Question

given that root P is an irrational number where p is an prime number prove that root 3 + root 5 is irrational​

Answer 1

Answer:

If possible,let √p be a rational number.

also a and b is rational.

then,√p = a/b

on squaring both sides,we get,

(√p)²= a²/b²

→p = a²/b²

→b² = a²/p [p divides a² so,p divides a]

Let a= pr for some integer r

→b² = (pr)²/p

→b² = p²r²/p

→b² = pr²

→r² = b²/p [p divides b² so, p divides b]

Thus p is a common factor of a and b.

But this is a contradiction, since a and b have no common factor.

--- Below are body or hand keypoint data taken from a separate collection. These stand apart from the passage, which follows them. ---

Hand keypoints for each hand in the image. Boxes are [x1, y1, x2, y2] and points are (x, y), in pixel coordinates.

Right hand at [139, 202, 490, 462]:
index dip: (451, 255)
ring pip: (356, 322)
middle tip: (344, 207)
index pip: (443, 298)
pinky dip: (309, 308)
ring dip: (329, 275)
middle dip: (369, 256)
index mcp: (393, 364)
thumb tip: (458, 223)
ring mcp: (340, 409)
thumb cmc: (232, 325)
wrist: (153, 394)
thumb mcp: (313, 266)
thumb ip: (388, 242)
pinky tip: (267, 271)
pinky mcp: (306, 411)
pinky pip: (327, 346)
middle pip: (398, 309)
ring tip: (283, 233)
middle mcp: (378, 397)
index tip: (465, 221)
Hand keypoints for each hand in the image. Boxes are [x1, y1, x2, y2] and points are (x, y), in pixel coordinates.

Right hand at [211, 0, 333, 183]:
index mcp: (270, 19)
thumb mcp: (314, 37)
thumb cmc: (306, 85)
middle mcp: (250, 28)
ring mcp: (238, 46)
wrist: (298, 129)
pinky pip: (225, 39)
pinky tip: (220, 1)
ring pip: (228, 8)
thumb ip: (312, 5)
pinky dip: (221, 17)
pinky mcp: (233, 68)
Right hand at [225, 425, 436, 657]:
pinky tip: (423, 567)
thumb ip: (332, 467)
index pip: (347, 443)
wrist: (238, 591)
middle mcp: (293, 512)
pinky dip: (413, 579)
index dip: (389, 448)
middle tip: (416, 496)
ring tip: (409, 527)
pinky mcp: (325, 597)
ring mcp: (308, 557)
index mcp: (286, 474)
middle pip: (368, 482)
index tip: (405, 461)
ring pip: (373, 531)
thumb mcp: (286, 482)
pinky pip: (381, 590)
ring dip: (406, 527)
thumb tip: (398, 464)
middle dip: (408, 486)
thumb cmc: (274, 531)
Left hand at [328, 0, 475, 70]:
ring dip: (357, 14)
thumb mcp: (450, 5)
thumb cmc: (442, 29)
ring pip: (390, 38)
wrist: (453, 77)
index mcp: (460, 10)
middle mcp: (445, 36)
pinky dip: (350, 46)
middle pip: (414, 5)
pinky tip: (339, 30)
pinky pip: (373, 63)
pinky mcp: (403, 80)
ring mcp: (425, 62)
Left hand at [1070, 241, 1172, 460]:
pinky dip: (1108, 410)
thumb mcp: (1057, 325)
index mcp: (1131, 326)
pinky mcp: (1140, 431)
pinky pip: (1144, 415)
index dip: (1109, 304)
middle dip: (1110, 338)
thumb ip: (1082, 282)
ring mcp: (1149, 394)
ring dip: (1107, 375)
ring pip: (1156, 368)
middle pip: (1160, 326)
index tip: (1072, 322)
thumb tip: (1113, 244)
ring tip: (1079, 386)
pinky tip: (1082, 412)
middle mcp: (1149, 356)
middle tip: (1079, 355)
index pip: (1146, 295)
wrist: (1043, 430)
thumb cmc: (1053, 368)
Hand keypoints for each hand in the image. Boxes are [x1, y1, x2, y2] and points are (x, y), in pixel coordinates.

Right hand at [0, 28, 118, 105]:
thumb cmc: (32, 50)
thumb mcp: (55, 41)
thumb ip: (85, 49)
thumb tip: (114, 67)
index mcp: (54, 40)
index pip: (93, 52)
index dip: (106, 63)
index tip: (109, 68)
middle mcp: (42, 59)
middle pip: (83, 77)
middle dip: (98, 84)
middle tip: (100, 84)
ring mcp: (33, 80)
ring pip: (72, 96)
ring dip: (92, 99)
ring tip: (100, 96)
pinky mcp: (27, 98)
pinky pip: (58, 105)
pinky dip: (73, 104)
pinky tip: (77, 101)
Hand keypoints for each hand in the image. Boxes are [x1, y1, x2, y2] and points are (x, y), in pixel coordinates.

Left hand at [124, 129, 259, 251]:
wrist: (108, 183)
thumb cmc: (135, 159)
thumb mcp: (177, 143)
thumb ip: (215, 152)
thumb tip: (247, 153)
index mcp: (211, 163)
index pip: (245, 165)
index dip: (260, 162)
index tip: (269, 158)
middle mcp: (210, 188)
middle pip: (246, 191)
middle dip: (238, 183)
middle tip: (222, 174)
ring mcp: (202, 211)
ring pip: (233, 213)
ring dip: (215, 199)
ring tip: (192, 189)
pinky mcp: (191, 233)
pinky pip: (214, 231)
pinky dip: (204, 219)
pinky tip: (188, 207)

This contradiction arises by assuming √p a rational number.

Hence,√p is irrational.

Answer 2

Answer:

Let$\sqrt{p}$be a rational number and

$\sqrt{p} = \frac{a}{b}$

$p = \frac{ {a}^{2} }{ {b}^{2} }$

${a}^{2} = p \times {b}^{2}$

Therefore p divides ${a}^{2}$

But when a prime number divides the product of two numbers, it must divide atleast one of them.

Here ${a}^{2} = a \times a$

p divides a

Let $a = pk......(1)$

${p}^{2} {k}^{2} =p {b}^{2}$

So,

$\: \: {b}^{2} = p {k}^{2}$

p divides ${b}^{2}$

But

${b}^{2} = b \times b$

Therefore p divides b

Thus, a and b have atleast one common multiple p But it arises the contradiction to our assumption that a and b are coprime.

Thus, our assumption is wrong and

$\sqrt{p}$ is irrational number.

So we can say $\sqrt{3}$

and $\sqrt{5}$are irrational number.

We know that sum of two irrational number is also a irrational number.

So,$\sqrt{3} + \sqrt{5}$is a irrational number [proved].